The collection was made for corporate killers and robot assassins, thanks mostly to a range of strongly built blazers with angles so sharp, they could be in a Ginsu Knife infomercial. Models stalked the runways instead of strolling them, glaring at the audience through laser-glare sunglasses by the Seoul-based brand Gentle Monster. The message was clear: These clothes want to literally slay. What stopped them was an apologetic grin from a 25-year-old pop star and her very human “oopsie!” moment, which is exactly the type of vibe you need to make a severe blazer or jacket your own.
Some of the best contenders were Diesel’s tweeds and Emporio Armani’s versions in navy. (Mr. Armani also made a nipped-waist black jacket with matador-style embroidery along the bodice.
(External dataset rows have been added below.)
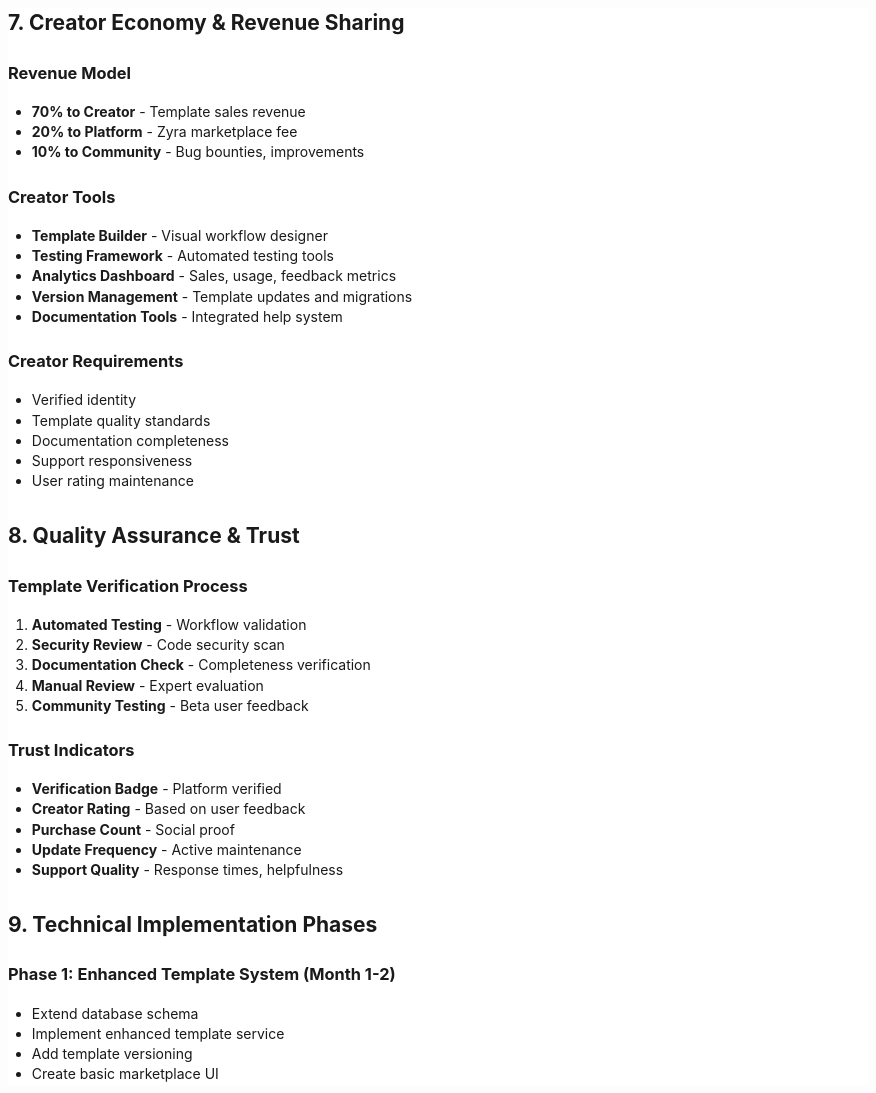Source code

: ## 7. Creator Economy & Revenue Sharing

### Revenue Model

- **70% to Creator** - Template sales revenue
- **20% to Platform** - Zyra marketplace fee
- **10% to Community** - Bug bounties, improvements

### Creator Tools

- **Template Builder** - Visual workflow designer
- **Testing Framework** - Automated testing tools
- **Analytics Dashboard** - Sales, usage, feedback metrics
- **Version Management** - Template updates and migrations
- **Documentation Tools** - Integrated help system

### Creator Requirements

- Verified identity
- Template quality standards
- Documentation completeness
- Support responsiveness
- User rating maintenance

## 8. Quality Assurance & Trust

### Template Verification Process

1. **Automated Testing** - Workflow validation
2. **Security Review** - Code security scan
3. **Documentation Check** - Completeness verification
4. **Manual Review** - Expert evaluation
5. **Community Testing** - Beta user feedback

### Trust Indicators

- **Verification Badge** - Platform verified
- **Creator Rating** - Based on user feedback
- **Purchase Count** - Social proof
- **Update Frequency** - Active maintenance
- **Support Quality** - Response times, helpfulness

## 9. Technical Implementation Phases

### Phase 1: Enhanced Template System (Month 1-2)

- Extend database schema
- Implement enhanced template service
- Add template versioning
- Create basic marketplace UI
Because if you want to dress like you can spot red flags a mile away, you might as well look like the dude who waves them.) David Koma’s first outing for Blumarine brought a cap-sleeve black blazer with tiny flowers and a curved Bridgerton bodice, and Marni made theirs in a shade of yellow that we might call “radioactive butter.”
Perhaps the apex of effort-full jackets came at the Loro Piana presentation, where the Italian brand showed a giant aquarium tank full of silk getting mixed with wool. As the fibers blew through the air, you had to marvel at how O.G. designer Franco Loro Piana wanted—or basically needed?—the most immaculate material you could pull on your body, then became a mad scientist in pursuit of its perfection.
Piana’s blazers aren’t the easy, swing ‘em on types that hang like thin sweatshirts when you pull them over a t-shirt and jeans while pretending you have better things to do than inspire people. None of Milan’s best coats are. Instead, these toppers build your body a little taller. That’s because they don’t just want you to try—they command it.
The Committed Celebrities
On this week’s Marni runway, Tracee Ellis Ross wore a satin dress embroidered with a Lichtenstein “Bang!” graphic across the torso. (Her presence and the dress itself made a lot of noise.) The notoriously private Sharon Stone stepped into the spotlight for Antonio Marras, with slicked-back hair and sunglasses reminding everyone that she doesn’t need $10,000 a day; she only gets out of bed for designers that she believes in. Carla Bruni held a giant needle aloft—in heels!—for 45 minutes as guests like Keira Knightley filed into the Tod’s show. The needle was a symbol of the label’s deep expertise; the arm strength Bruni needed to hold it up was a symbol of her Pilates training. And at Versace, K-pop cutie Hynjinn showed off the label’s logo dyed directly onto his buzz cut. Why wear your heart on your sleeve when you can do it on top of your head?